▶ [Passage shown]
BEGIN
Feeling the Pressure
A comparison of three overpressure protection options
Written by Katie Flowers
Introduction
Natural gas is the backbone of America’s energy infrastructure. Ensuring natural gas is used safely and its networks are secure is of the utmost importance. Protecting customers, employees, and equipment is the primary mission of American natural gas utilities’ operations. This is accomplished with thorough safety procedures, routine maintenance and monitoring, and most importantly reliable equipment.
If everything is not up to par with pressure regulation, a distribution system can face dangerous situations, such as over-pressurization. An overpressure event happens when a gas regulator fails, and highly pressurized gas is sent downstream to more vulnerable equipment and infrastructure with lower pressure ratings. Without a pressure regulator to properly control the system’s pressure, the system will become overwhelmed and be unable to handle the sudden increase in pressure if there isn’t something to stop it. When an over-pressurization event occurs, it can lead to further incidents like fires or explosions, which in turn can lead to death, injury, and destruction of property.
END
▶ [Requirement a] Rewrite the rows from the first one through the line containing "Bild: Claudio Bresciani/TT", swapping "journalisterna" for "fotograferna" and changing nothing else. Omit the pictures.

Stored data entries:
BEGIN
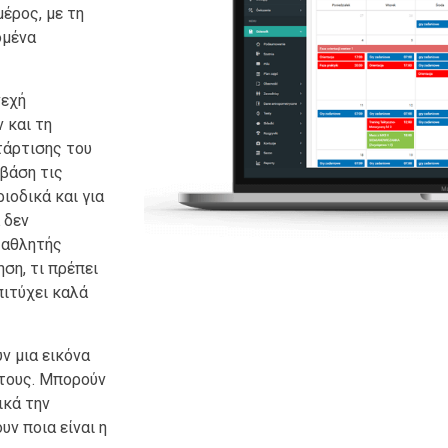
έρος, με τη
ομένα
νεχή
 και τη
τάρτισης του
 βάση τις
ιοδικά και για
 δεν
 αθλητής
ση, τι πρέπει
πιτύχει καλά
ν μια εικόνα
 τους. Μπορούν
ικά την
ν ποια είναι η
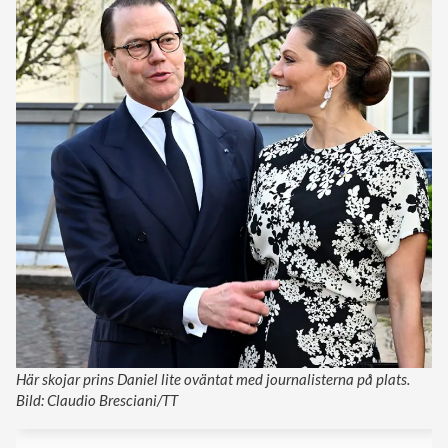
Här skojar prins Daniel lite oväntat med journalisterna på plats.
Bild: Claudio Bresciani/TT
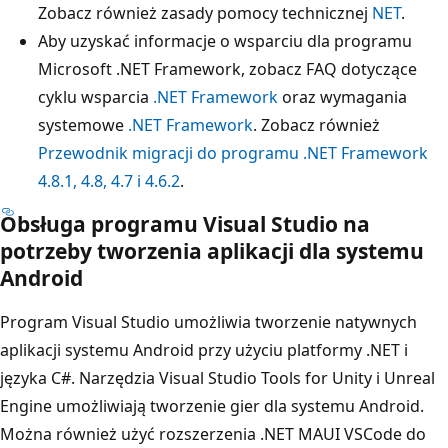
Zobacz również zasady pomocy technicznej
NET
.
Aby uzyskać informacje o wsparciu dla programu
Microsoft .NET Framework, zobacz FAQ dotyczące
cyklu wsparcia
.NET Framework
oraz wymagania
systemowe
.NET Framework
. Zobacz również
Przewodnik migracji do programu .NET Framework
4.8.1, 4.8, 4.7 i 4.6.2
.
Obsługa programu Visual Studio na
potrzeby tworzenia aplikacji dla systemu
Android
Program Visual Studio umożliwia tworzenie natywnych
aplikacji systemu Android przy użyciu platformy .NET i
języka C#. Narzędzia Visual Studio Tools for Unity i Unreal
Engine umożliwiają tworzenie gier dla systemu Android.
Można również użyć rozszerzenia .NET MAUI VSCode
do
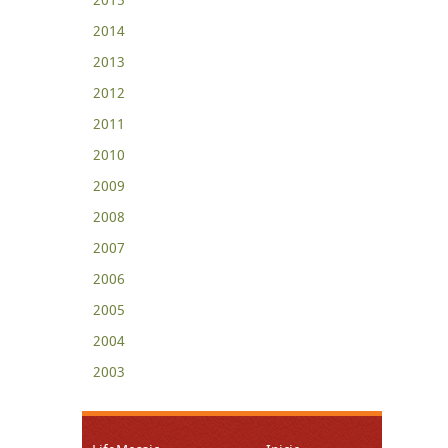
2014
2013
2012
2011
2010
2009
2008
2007
2006
2005
2004
2003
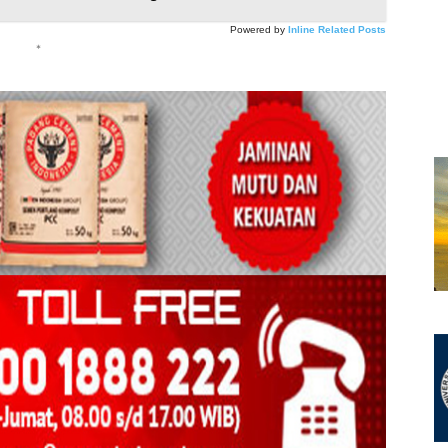
Powered by
Inline Related Posts
*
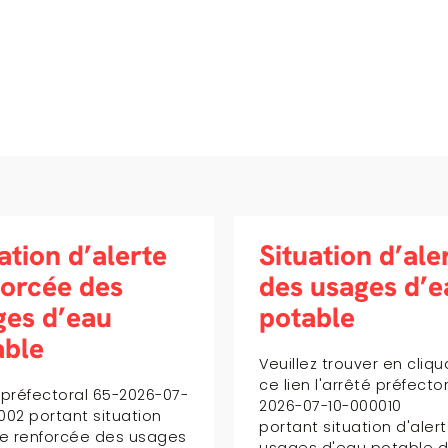
tuation d’alerte
Vigilance or
s usages d’eau
canicule
table
Météo-France place l
département des Ha
llez trouver en cliquant sur
Pyrénées en vigilanc
ien l'arrêté préfectoral 65-
canicule à partir de 
-07-10-000010
juillet 2026 à 12h. Ce
ant situation d'alerte des
phénomène est susce
ges d'eau potable dans le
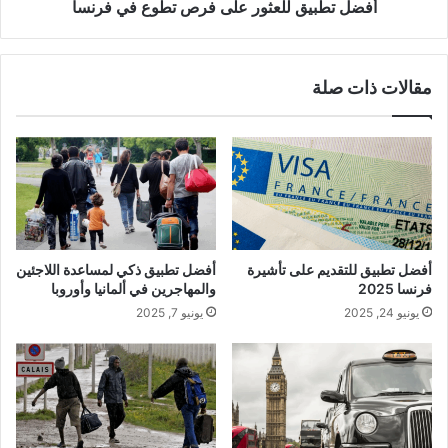
أفضل تطبيق للعثور على فرص تطوع في فرنسا
مقالات ذات صلة
أفضل تطبيق للتقديم على تأشيرة
أفضل تطبيق ذكي لمساعدة اللاجئين
فرنسا 2025
والمهاجرين في ألمانيا وأوروبا
يونيو 24, 2025
يونيو 7, 2025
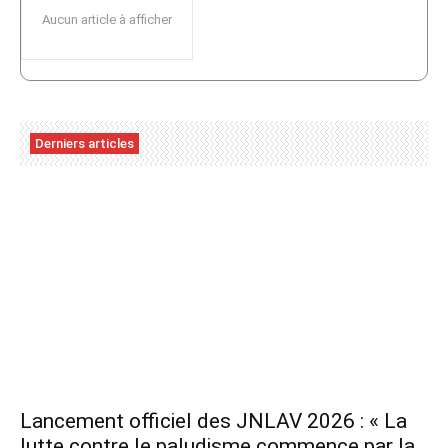
Aucun article à afficher
Derniers articles
Lancement officiel des JNLAV 2026 : « La
lutte contre le paludisme commence par la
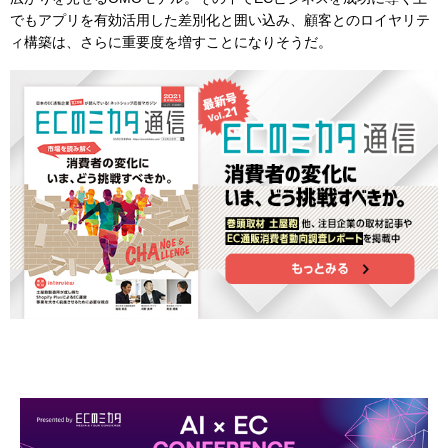
でもアプリを有効活用した差別化と囲い込み、顧客とのロイヤリテ
ィ構築は、さらに重要度を増すことになりそうだ。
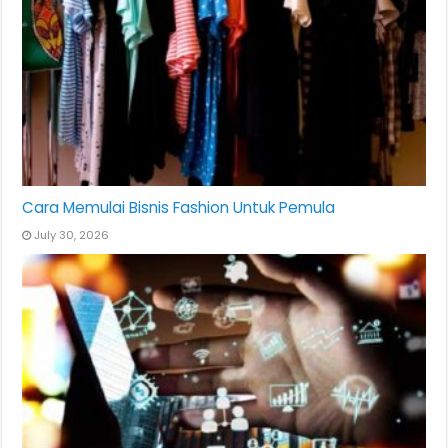
Cara Memulai Bisnis Fashion Untuk Pemula
July 30, 2026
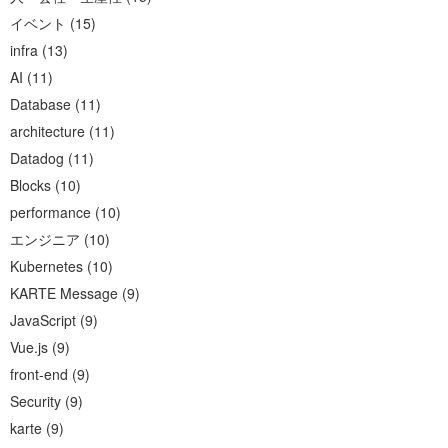
イベント
(
15
)
infra
(
13
)
AI
(
11
)
Database
(
11
)
architecture
(
11
)
Datadog
(
11
)
Blocks
(
10
)
performance
(
10
)
エンジニア
(
10
)
Kubernetes
(
10
)
KARTE Message
(
9
)
JavaScript
(
9
)
Vue.js
(
9
)
front-end
(
9
)
Security
(
9
)
karte
(
9
)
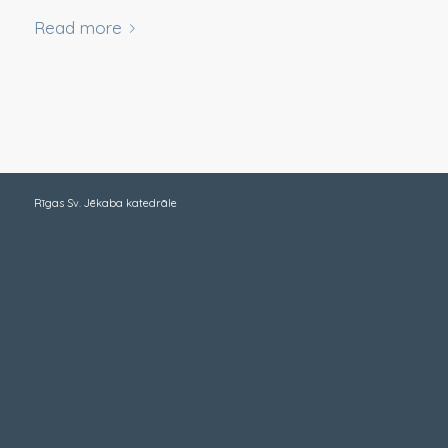
Read more
Rīgas Sv. Jēkaba katedrāle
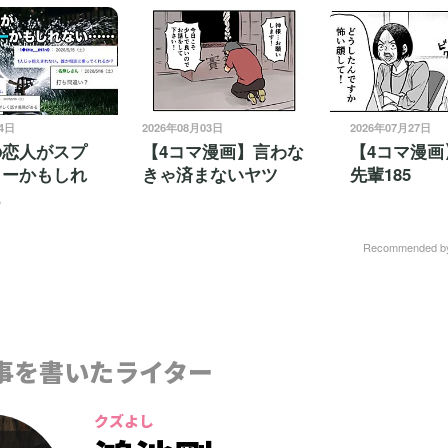
14日
2026年08月03日
2026年07月27日
の恋人がスプ
【4コマ漫画】言わな
【4コマ漫画
ラーかもしれ
きゃ済まないヤツ
先輩185
…
Recommended 
事を書いたライター
クズよし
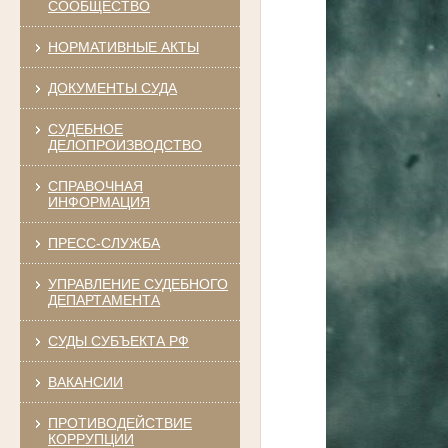
СООБЩЕСТВО
НОРМАТИВНЫЕ АКТЫ
ДОКУМЕНТЫ СУДА
СУДЕБНОЕ
ДЕЛОПРОИЗВОДСТВО
СПРАВОЧНАЯ
ИНФОРМАЦИЯ
ПРЕСС-СЛУЖБА
УПРАВЛЕНИЕ СУДЕБНОГО
ДЕПАРТАМЕНТА
СУДЫ СУБЪЕКТА РФ
ВАКАНСИИ
ПРОТИВОДЕЙСТВИЕ
КОРРУПЦИИ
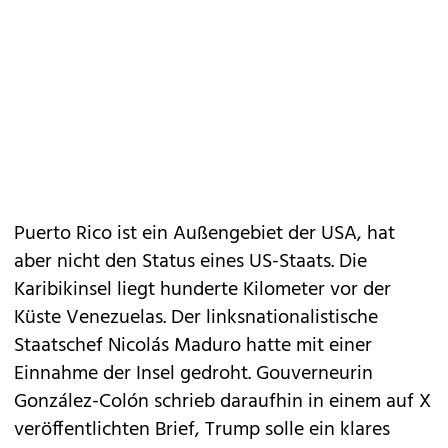
Puerto Rico ist ein Außengebiet der USA, hat
aber nicht den Status eines US-Staats. Die
Karibikinsel liegt hunderte Kilometer vor der
Küste Venezuelas. Der linksnationalistische
Staatschef Nicolás Maduro hatte mit einer
Einnahme der Insel gedroht. Gouverneurin
González-Colón schrieb daraufhin in einem auf X
veröffentlichten Brief, Trump solle ein klares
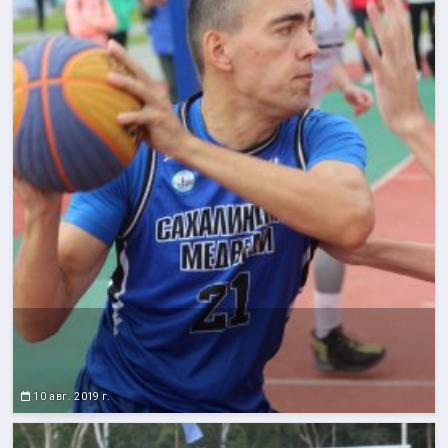
10 авг. 2019 г.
END
▶ [Requirement b] Decide whether each statement agrees with the overpressure article, answering yes or no and quoting the words that settle it. (i) An overpressure event happens when a gas regulator fails. (ii) Highly pressurized gas is sent upstream during such an event. (iii) Routine maintenance is named as the most important safety measure.

▶ [Task response a]
έρος, με τη
ομένα
νεχή
 και τη
τάρτισης του
 βάση τις
ιοδικά και για
 δεν
 αθλητής
ση, τι πρέπει
πιτύχει καλά
ν μια εικόνα
 τους. Μπορούν
ικά την
ν ποια είναι η
Här skojar prins Daniel lite oväntat med fotograferna på plats.
Bild: Claudio Bresciani/TT

▶ [Task response b]
(i) Yes: "An overpressure event happens when a gas regulator fails"
(ii) No: "highly pressurized gas is sent downstream to more vulnerable equipment and infrastructure with lower pressure ratings"
(iii) No: "most importantly reliable equipment"